Here we are! It took me about a decade of reviewing personal favorites, but I'll finally be writing about a Jing Wong film in full form. How much of that is due to the team he assembled around himself is anyone's guess (and I'm sure people are eager to wager a guess based on the preconceptions they have). It doesn't matter though. Wong is the director and ultimately he holds the responsibility for the end product. And for those with a soft spot for 90s Hong Kong martial arts comedies, that's great news. With some help from the best in the business, he made a superbly entertaining film.
Whether you love or hate Jing Wong's work, it's impossible to deny the impact he's had on the Hong Kong movie industry these past four decades. Not only did he direct a bucket load of films, he even produced and wrote more, he acted in a bunch of them and kick-started the careers of many famous directors and actors. He has been absolutely tireless and it's virtually impossible to watch a random selection of 10 Hong Kong films without Wong being involved in at least one of them in some form or other. And yes, my math may be a little off, but I promise the sentiment of my statement is right on the money.

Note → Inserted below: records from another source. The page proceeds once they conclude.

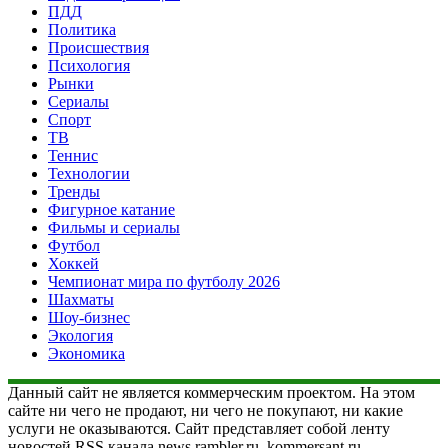
ПДД
Политика
Происшествия
Психология
Рынки
Сериалы
Спорт
ТВ
Теннис
Технологии
Тренды
Фигурное катание
Фильмы и сериалы
Футбол
Хоккей
Чемпионат мира по футболу 2026
Шахматы
Шоу-бизнес
Экология
Экономика
Данный сайт не является коммерческим проектом. На этом
сайте ни чего не продают, ни чего не покупают, ни какие
услуги не оказываются. Сайт представляет собой ленту
новостей RSS канала news.rambler.ru, kommersant.ru,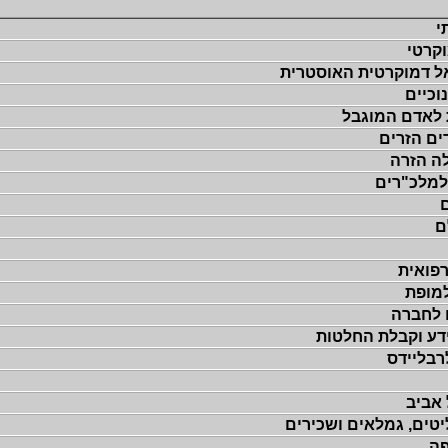
י
קרטי
ל דמוקרטית האוסטרית
וכיים
ת לאדם המוגבל
ים הזרים
לה הזרה
 למלכ"רים
ם
רפואית
ם למופת
 לחברה
ידע וקבלת החלטות
רבליידס
 אביב
טים, גמלאים ושכירים
פה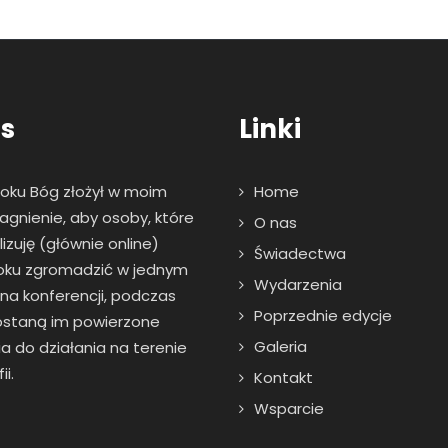
s
Linki
roku Bóg złożył w moim
Home
agnienie, aby osoby, które
O nas
zuję (głównie online)
Świadectwa
oku zgromadzić w jednym
Wydarzenia
 na konferencji, podczas
Poprzednie edycje
zostaną im powierzone
Galeria
a do działania na terenie
ii.
Kontakt
Wsparcie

The Last Hero in China is another film starring Wong Fei-hung, no doubt one of the most referenced local heroes in Hong Kong cinema (and broader HK media I assume) during the early 90s. He's the star of the Once Upon a Time in China films, and this film is basically just an unofficial franchise entry. Together with the help of legendary martial arts choreographer Woo-ping Yuen, Wong set out to direct a little spin-off story that brings the usual mix of comedy and action, with a dash of horror, romance, and some musical bits thrown in for good measure. It's the classic Hong Kong entertainment cocktail, and that's really where Jing Wong comes into his own, especially when he allows himself to make things a little bit weird.
Wong Fei-hung finds himself in a bit of trouble when a brothel opens next to his martial arts school. The girls who work there like to bother Wong's students, so they are having a hard time keeping their focus on chores and studies. When word gets out that some girls are disappearing, Wong shows his righteous side and decides to help them out. He uncovers a kidnapping scheme that runs quite deep and that gets him into some serious trouble with the local authorities. Wong pushes through though and he vows to clear up this injustice, even if it may cost him his life.

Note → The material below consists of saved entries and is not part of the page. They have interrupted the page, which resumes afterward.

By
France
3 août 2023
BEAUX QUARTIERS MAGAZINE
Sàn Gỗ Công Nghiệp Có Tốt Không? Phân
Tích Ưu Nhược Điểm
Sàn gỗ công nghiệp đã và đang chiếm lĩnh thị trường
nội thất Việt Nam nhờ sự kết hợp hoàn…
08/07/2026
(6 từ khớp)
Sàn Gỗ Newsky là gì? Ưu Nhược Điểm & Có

The Last Hero in China was made in '93, which means it comes with a very clear stylistic signature. All these films look pretty much the same and it would be silly to expect anything else from a Jing Wong production. Luckily, the Hong Kong movie industry operated like a well-oiled machine back then, so even on automatic pilot and working against a tight schedule, they managed to produce pretty decent-looking films. The camera work, lighting, and editing in particular are all top-notch and perfectly support the action on display. It's certainly not the best of the bunch, but it delivers what was expected.
The soundtrack is probably the weakest part of the film, but that too is hardly a surprise. Wong sticks with what is known to work, which is not-so-very-pleasant Chinese music, mixed with some rather terrible (comedy) songs. The music is mostly loud and functions as a means to fill in dead space, and it does that without being too annoying (though your mileage may differ, depending on how familiar you are with this type of music). It's not something that actively bothered me, then again I've seen plenty of these films and I'm pretty used to how they sound by now.
Hong Kong acting is somewhat of an acquired taste too, but one man here transcends that. Wong was able to land Jet Li for the role of Wong Fei-hung, and that makes a huge difference. Li is one of the best on-screen martial artists in the history of Hong Kong cinema and with the action choreographies of Yuen backing him, the spectacle is pretty much guaranteed. The rest of the cast isn't bad (Man Cheung is funny, Pak-Cheung Chan isn't his worst self and Chia-Hui Liu is simply legendary), but it's really just Li's show and he doesn't let the film down.
Last Hero in China has everything you could ever hope to see in a film like this. From drunken fights to dragon dances, from horny martial arts students to graphic horror bits, it's all there, in pretty even quantities. What makes this film just a little better than the rest is things like the chicken versus centipede fight. That's something you probably hadn't seen before and it's those crazy ideas that tend to stick, even years after having seen the film. Jing Wong has them in many of his films, but it's rare that he finds the right people to bring them to life, which is what makes this film one (if not the) best in his oeuvre.
Don't be mistaken, this film is pure and unfiltered entertainment, lacking any real artistic or creative pretensions. Don't watch this hoping to find a surprising, exciting masterpiece. If, on the other hand, you're looking to sample core genre work at its best, Last Hero in China is one of the best places to start. The action choreography is superb, Li is at the top of his game, the comedy is bonkers and there are at least a few scenes that will linger well beyond the credits. Jing Wong may be considered a hack by some, but I still have great respect for what he accomplished, and I'm happy there's at least one of his films that made it into my list of personal favorites.